• ACTIVITY: Examine the entries and show every line in which the word "キッズスポーツフェスタ" is found.

• RECORDS FOR THIS TASK:
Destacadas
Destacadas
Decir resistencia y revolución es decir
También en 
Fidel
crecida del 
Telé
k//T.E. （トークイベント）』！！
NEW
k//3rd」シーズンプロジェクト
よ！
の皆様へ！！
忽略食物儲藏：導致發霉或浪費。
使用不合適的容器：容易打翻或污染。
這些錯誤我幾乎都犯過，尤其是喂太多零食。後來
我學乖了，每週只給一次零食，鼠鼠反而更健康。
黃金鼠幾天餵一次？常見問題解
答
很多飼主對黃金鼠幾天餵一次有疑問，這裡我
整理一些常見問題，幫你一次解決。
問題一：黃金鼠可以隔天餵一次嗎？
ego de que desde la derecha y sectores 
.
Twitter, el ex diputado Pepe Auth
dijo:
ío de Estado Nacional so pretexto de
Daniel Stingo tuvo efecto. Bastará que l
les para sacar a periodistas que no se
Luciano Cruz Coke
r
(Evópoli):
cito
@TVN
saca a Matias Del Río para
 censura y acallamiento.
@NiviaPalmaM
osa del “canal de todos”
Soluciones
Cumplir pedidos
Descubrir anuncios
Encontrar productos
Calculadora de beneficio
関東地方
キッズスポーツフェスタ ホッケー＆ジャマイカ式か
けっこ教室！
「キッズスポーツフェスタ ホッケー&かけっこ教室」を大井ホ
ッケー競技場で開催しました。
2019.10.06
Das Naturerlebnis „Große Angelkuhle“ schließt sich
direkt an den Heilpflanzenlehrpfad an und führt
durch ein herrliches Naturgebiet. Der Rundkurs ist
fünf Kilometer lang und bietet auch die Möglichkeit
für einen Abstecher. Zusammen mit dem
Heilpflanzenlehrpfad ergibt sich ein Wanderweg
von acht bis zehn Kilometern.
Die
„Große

• OUTPUT OF THE TASK:
キッズスポーツフェスタ ホッケー＆ジャマイカ式か
「キッズスポーツフェスタ ホッケー&かけっこ教室」を大井ホ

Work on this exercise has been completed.